The difficult challenge that Romano's book faces consists in maintaining the legitimacy of the phenomenological approach -- even after its hermeneutical mutation -- while aiming to revise it in depth from within. Consequently, his evential hermeneutics sometimes seems trapped in a conceptual framework that might not be able to support the radical transformations entailed by such a rethinking of the event. Romano's analyses provide very strong and convincing evidence that this revised conception of the event deserves a place in the existential analytics that Heidegger was aiming at and should have been fully acknowledged by him. But it is not entirely clear whether his efforts to revise the major concepts inherited from the phenomenological tradition (such as the concepts of existence, experience, world, possibilities, nothingness, appearing, etc.) maintain ultimately the evential hermeneutics under the insuperable horizon of Heidegger's existential analytics, or lead it to break through the boundaries of phenomenological thought in order to think outside of its framework.
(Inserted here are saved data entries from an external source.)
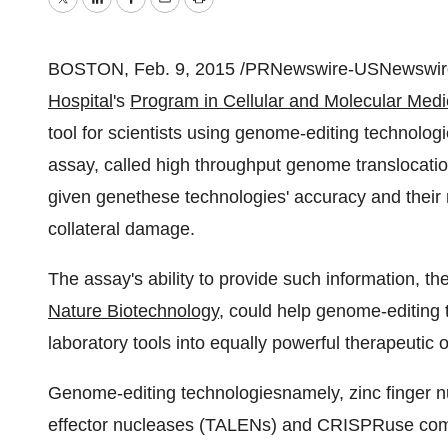
Twitter
LinkedIn
Facebook
Email
Print
BOSTON
,
Feb. 9, 2015
/PRNewswire-USNewswire/
Hospital
's
Program in Cellular and Molecular Med
tool for scientists using genome-editing technolog
assay, called high throughput genome translocat
given genethese technologies' accuracy and their 
collateral damage.
The assay's ability to provide such information, th
Nature Biotechnology
, could help genome-editing 
laboratory tools into equally powerful therapeutic
Genome-editing technologiesnamely, zinc finger nuc
effector nucleases (TALENs) and CRISPRuse comb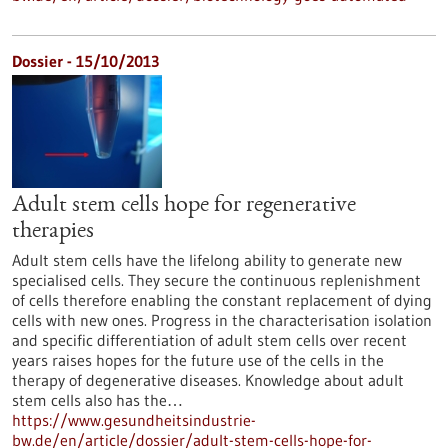
Dossier - 15/10/2013
Adult stem cells hope for regenerative
therapies
Adult stem cells have the lifelong ability to generate new
specialised cells. They secure the continuous replenishment
of cells therefore enabling the constant replacement of dying
cells with new ones. Progress in the characterisation isolation
and specific differentiation of adult stem cells over recent
years raises hopes for the future use of the cells in the
therapy of degenerative diseases. Knowledge about adult
stem cells also has the…
https://www.gesundheitsindustrie-
bw.de/en/article/dossier/adult-stem-cells-hope-for-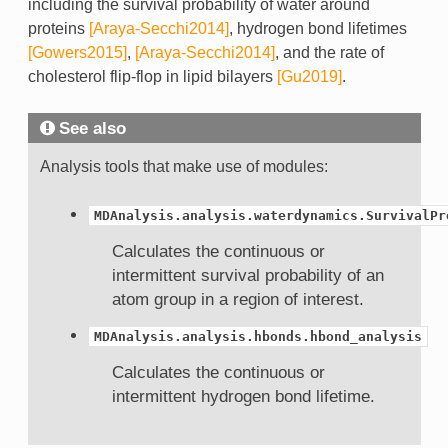
including the survival probability of water around
proteins
[Araya-Secchi2014]
, hydrogen bond lifetimes
[Gowers2015]
,
[Araya-Secchi2014]
, and the rate of
cholesterol flip-flop in lipid bilayers
[Gu2019]
.
See also
Analysis tools that make use of modules:
MDAnalysis.analysis.waterdynamics.SurvivalPr
Calculates the continuous or
intermittent survival probability of an
atom group in a region of interest.
MDAnalysis.analysis.hbonds.hbond_analysis
Calculates the continuous or
intermittent hydrogen bond lifetime.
Here we arrive at the essential ambiguity of the relation that ties Romano's philosophical project to Being and Time: that the accomplishment of this remarkable evential hermeneutics might be either too Heideggerian or not Heideggerian enough. It is at the same time too successful in its transformation of Heidegger's conceptual apparatus, and too respectful when overcoming its shortcomings.

Far from undermining the intrinsic qualities of these fascinating and insightful analyses developed in There is, my questions are intended to highlight the depth and interest of the philosophical views that Romano presents. They should by no means diminish the value of a philosophical project that attempts to face the fundamental challenges that need to be addressed by contemporary phenomenology, and which builds an original and extremely stimulating pathway in order to redefine the stakes and outcomes of the phenomenological heritage.